**ASSIGNMENT:** Your output is to hold only the lines from the one showing "For every layout" through the end of the listing, exactly, with every picture excluded.

**DATA FOR ANALYSIS:**
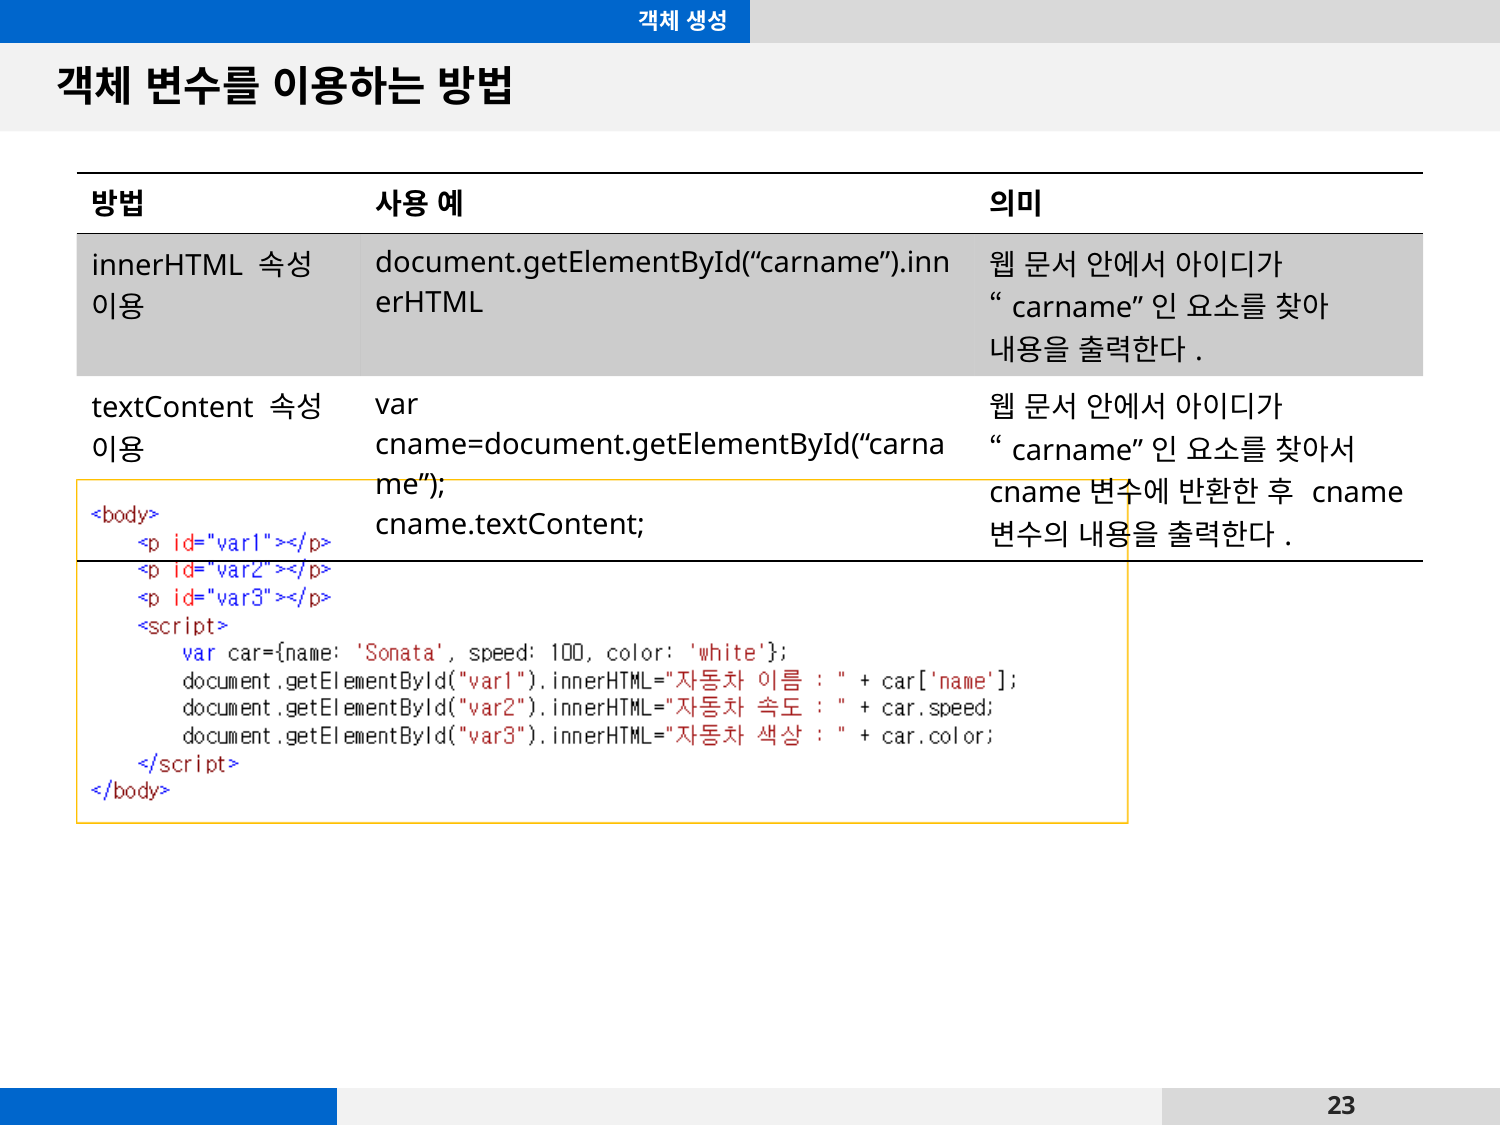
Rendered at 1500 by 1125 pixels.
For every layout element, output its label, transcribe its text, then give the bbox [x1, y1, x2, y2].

table_cell var cname=document.getElementById(“carname”); cname.textContent; [360, 376, 974, 478]
text_box 객체 생성 [0, 0, 743, 43]
table_cell 웹 문서 안에서 아이디가 “carname”인 요소를 찾아 내용을 출력한다. [974, 234, 1423, 376]
table_header 사용 예 [360, 174, 974, 233]
table_cell document.getElementById(“carname”).innerHTML [360, 234, 974, 376]
picture [76, 479, 1132, 824]
table_cell textContent 속성 이용 [77, 376, 360, 478]
table_header 방법 [77, 174, 360, 233]
table_cell innerHTML 속성 이용 [77, 234, 360, 376]
table_header 의미 [974, 174, 1423, 233]
table_cell 웹 문서 안에서 아이디가 “carname”인 요소를 찾아서 cname변수에 반환한 후 cname변수의 내용을 출력한다. [974, 376, 1423, 560]
title 객체 변수를 이용하는 방법 [41, 42, 1459, 128]
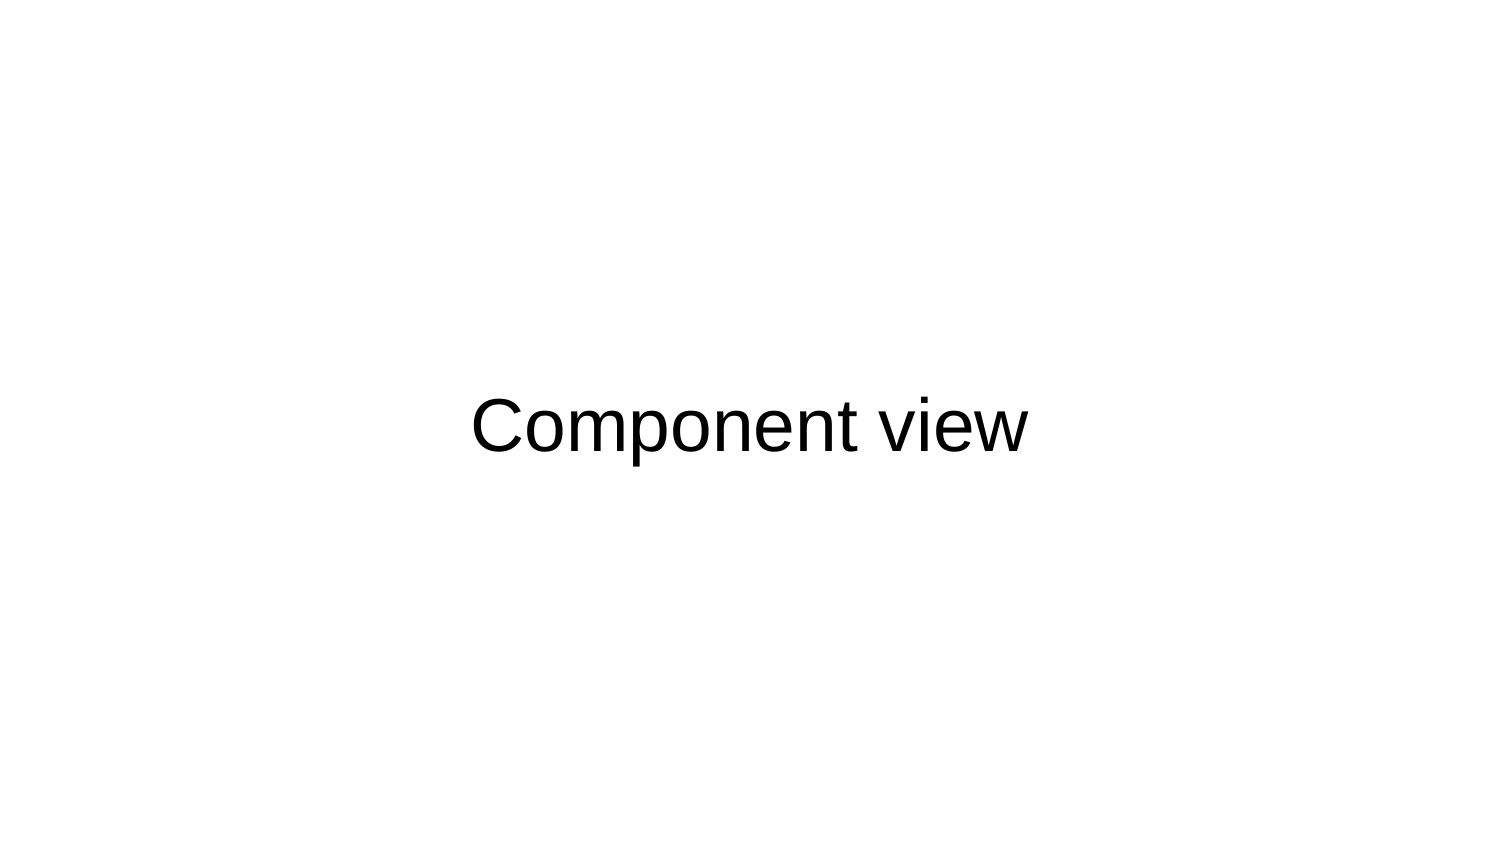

**TASK RESPONSE:**
For every layout element, output its label, transcribe its text, then give the bbox [x1, y1, x2, y2].

table_cell var cname=document.getElementById(“carname”); cname.textContent; [360, 376, 974, 478]
text_box 객체 생성 [0, 0, 743, 43]
table_cell 웹 문서 안에서 아이디가 “carname”인 요소를 찾아 내용을 출력한다. [974, 234, 1423, 376]
table_header 사용 예 [360, 174, 974, 233]
table_cell document.getElementById(“carname”).innerHTML [360, 234, 974, 376]
picture [76, 479, 1132, 824]
table_cell textContent 속성 이용 [77, 376, 360, 478]
table_header 방법 [77, 174, 360, 233]
table_cell innerHTML 속성 이용 [77, 234, 360, 376]
table_header 의미 [974, 174, 1423, 233]
table_cell 웹 문서 안에서 아이디가 “carname”인 요소를 찾아서 cname변수에 반환한 후 cname변수의 내용을 출력한다. [974, 376, 1423, 560]
title 객체 변수를 이용하는 방법 [41, 42, 1459, 128]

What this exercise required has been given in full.